Favorecer o desenvolvimento das raízes
Um sistema radicular mais profundo e bem desenvolvido possibilita acessar maiores volumes de água no solo. Esse tipo de estratégia pode ser atingido através de mudas com sistema radicular pivotante (e.g. propagação seminífera) e/ou por meio de técnicas de manejo nutricional, como, por exemplo, através da aplicação de gesso agrícola para estimular o desenvolvimento das raízes em camadas mais profundas do solo.

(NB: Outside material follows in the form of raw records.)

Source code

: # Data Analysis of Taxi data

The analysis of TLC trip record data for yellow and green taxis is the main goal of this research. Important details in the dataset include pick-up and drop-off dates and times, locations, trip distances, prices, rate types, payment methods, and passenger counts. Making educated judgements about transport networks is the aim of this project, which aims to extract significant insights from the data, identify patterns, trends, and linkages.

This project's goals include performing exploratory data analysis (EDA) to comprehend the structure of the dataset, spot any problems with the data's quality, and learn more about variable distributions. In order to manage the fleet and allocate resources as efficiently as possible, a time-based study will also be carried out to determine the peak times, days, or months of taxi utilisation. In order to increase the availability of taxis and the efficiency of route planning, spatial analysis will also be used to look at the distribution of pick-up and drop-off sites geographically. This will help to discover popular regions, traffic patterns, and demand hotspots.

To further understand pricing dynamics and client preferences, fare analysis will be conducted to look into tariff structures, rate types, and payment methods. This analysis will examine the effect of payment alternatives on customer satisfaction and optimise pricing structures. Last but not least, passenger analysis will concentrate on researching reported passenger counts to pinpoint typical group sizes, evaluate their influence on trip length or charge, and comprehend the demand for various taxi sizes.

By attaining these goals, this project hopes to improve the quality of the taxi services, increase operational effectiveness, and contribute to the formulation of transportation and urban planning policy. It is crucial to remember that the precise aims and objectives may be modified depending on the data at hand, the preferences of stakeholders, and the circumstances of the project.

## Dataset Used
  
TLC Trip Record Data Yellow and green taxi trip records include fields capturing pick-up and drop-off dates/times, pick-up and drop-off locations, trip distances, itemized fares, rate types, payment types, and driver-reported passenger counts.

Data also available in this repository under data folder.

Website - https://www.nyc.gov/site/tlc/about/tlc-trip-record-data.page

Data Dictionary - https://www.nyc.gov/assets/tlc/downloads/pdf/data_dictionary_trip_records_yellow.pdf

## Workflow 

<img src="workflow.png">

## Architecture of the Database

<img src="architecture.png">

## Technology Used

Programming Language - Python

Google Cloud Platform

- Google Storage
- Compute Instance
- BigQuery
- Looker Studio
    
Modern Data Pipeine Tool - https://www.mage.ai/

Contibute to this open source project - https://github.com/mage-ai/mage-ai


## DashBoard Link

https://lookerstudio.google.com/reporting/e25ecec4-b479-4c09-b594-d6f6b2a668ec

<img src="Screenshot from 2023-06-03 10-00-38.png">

Escolha de cultivares mais resistentes às altas temperaturas e ao déficit hídrico
A escolha adequada do material genético a ser utilizado é uma das prerrogativas no planejamento da atividade cafeeira. No contexto da resistência à seca, o Instituto Capixaba de Pesquisa, Assistência Técnica e Extensão Rural (Incaper) lançou, recentemente, a cultivar clonal “Marilândia ES8143” e a cultivar de propagação seminífera “Conquista ES8152”. Estas cultivares apresentam características de tolerância ao déficit hídrico. A cultivar “Marilândia ES8143” pode atingir produtividade de 63 sc/ha em condições de restrição hídrica.
Adensamento
Cultivos adensados possibilitam menor incidência de radiação solar sobre o solo, diminuição da temperatura no inteiro do dossel e da perda de água por evaporação, proporciona maior aproveitamento da área e dos insumos aplicados, favorece a manutenção da umidade do solo devido à maior cobertura do mesmo, diminui a ocorrência de erosões, entre outros. No cafeeiro Conilon, o adensamento da lavoura pode se dar tanto no número de plantas por área, quanto pelo número de ramos ortotrópicos mantidos na planta.
Cultivos consorciados
Os efeitos dos eventos climáticos extremos podem ser minimizados através de cultivos consorciados. Por exemplo, o cultivo em consórcio do cafeeiro Conilon com o coqueiro-anão favorece a conservação da umidade do solo, a diminuição de danos causados pelos ventos, a menor incidência de plantas espontâneas, o maior aproveitamento da mão de obra e a possibilidade de maior retorno financeiro.